From first line to last, write out the data precisely as shown.

▶ [AVAILABLE RECORDS]
== == ==

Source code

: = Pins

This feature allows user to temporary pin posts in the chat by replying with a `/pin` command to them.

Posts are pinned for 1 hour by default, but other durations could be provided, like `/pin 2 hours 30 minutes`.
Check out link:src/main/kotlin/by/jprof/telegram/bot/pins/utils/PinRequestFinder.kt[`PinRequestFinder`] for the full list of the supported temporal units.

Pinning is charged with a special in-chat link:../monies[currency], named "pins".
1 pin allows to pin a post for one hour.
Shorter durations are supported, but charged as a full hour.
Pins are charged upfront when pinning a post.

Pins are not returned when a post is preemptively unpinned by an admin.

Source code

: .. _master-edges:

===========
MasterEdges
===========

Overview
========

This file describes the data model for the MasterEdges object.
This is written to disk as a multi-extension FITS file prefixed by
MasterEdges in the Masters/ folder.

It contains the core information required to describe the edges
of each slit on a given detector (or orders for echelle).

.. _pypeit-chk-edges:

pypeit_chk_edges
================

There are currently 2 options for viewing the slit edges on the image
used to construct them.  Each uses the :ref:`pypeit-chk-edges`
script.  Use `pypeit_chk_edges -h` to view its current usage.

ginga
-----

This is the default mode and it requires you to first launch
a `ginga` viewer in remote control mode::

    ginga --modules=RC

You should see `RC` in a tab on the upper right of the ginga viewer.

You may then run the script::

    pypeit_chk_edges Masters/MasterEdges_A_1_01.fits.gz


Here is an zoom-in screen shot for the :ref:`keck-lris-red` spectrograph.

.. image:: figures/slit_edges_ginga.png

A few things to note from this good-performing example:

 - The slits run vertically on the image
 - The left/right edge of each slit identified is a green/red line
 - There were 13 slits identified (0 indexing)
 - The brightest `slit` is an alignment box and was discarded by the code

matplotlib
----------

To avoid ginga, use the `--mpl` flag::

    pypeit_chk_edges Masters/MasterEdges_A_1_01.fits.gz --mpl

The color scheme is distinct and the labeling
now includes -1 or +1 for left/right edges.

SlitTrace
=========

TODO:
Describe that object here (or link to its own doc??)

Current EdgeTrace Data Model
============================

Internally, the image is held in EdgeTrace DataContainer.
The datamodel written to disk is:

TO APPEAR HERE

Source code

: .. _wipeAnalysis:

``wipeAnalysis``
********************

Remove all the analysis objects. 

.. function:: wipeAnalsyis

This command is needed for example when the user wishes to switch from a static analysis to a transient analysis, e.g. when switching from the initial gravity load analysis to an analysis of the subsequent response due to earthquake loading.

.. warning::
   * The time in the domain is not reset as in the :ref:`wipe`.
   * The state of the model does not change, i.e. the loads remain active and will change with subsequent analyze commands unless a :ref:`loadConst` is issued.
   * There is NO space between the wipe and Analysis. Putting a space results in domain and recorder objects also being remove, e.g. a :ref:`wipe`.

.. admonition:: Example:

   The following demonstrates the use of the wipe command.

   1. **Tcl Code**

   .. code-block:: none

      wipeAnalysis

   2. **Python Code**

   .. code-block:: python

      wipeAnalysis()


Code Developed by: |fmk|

== == ==

▶ [ANSWER BOX]
Source code

: = Pins

This feature allows user to temporary pin posts in the chat by replying with a `/pin` command to them.

Posts are pinned for 1 hour by default, but other durations could be provided, like `/pin 2 hours 30 minutes`.
Check out link:src/main/kotlin/by/jprof/telegram/bot/pins/utils/PinRequestFinder.kt[`PinRequestFinder`] for the full list of the supported temporal units.

Pinning is charged with a special in-chat link:../monies[currency], named "pins".
1 pin allows to pin a post for one hour.
Shorter durations are supported, but charged as a full hour.
Pins are charged upfront when pinning a post.

Pins are not returned when a post is preemptively unpinned by an admin.

Source code

: .. _master-edges:

===========
MasterEdges
===========

Overview
========

This file describes the data model for the MasterEdges object.
This is written to disk as a multi-extension FITS file prefixed by
MasterEdges in the Masters/ folder.

It contains the core information required to describe the edges
of each slit on a given detector (or orders for echelle).

.. _pypeit-chk-edges:

pypeit_chk_edges
================

There are currently 2 options for viewing the slit edges on the image
used to construct them.  Each uses the :ref:`pypeit-chk-edges`
script.  Use `pypeit_chk_edges -h` to view its current usage.

ginga
-----

This is the default mode and it requires you to first launch
a `ginga` viewer in remote control mode::

    ginga --modules=RC

You should see `RC` in a tab on the upper right of the ginga viewer.

You may then run the script::

    pypeit_chk_edges Masters/MasterEdges_A_1_01.fits.gz


Here is an zoom-in screen shot for the :ref:`keck-lris-red` spectrograph.

.. image:: figures/slit_edges_ginga.png

A few things to note from this good-performing example:

 - The slits run vertically on the image
 - The left/right edge of each slit identified is a green/red line
 - There were 13 slits identified (0 indexing)
 - The brightest `slit` is an alignment box and was discarded by the code

matplotlib
----------

To avoid ginga, use the `--mpl` flag::

    pypeit_chk_edges Masters/MasterEdges_A_1_01.fits.gz --mpl

The color scheme is distinct and the labeling
now includes -1 or +1 for left/right edges.

SlitTrace
=========

TODO:
Describe that object here (or link to its own doc??)

Current EdgeTrace Data Model
============================

Internally, the image is held in EdgeTrace DataContainer.
The datamodel written to disk is:

TO APPEAR HERE

Source code

: .. _wipeAnalysis:

``wipeAnalysis``
********************

Remove all the analysis objects. 

.. function:: wipeAnalsyis

This command is needed for example when the user wishes to switch from a static analysis to a transient analysis, e.g. when switching from the initial gravity load analysis to an analysis of the subsequent response due to earthquake loading.

.. warning::
   * The time in the domain is not reset as in the :ref:`wipe`.
   * The state of the model does not change, i.e. the loads remain active and will change with subsequent analyze commands unless a :ref:`loadConst` is issued.
   * There is NO space between the wipe and Analysis. Putting a space results in domain and recorder objects also being remove, e.g. a :ref:`wipe`.

.. admonition:: Example:

   The following demonstrates the use of the wipe command.

   1. **Tcl Code**

   .. code-block:: none

      wipeAnalysis

   2. **Python Code**

   .. code-block:: python

      wipeAnalysis()


Code Developed by: |fmk|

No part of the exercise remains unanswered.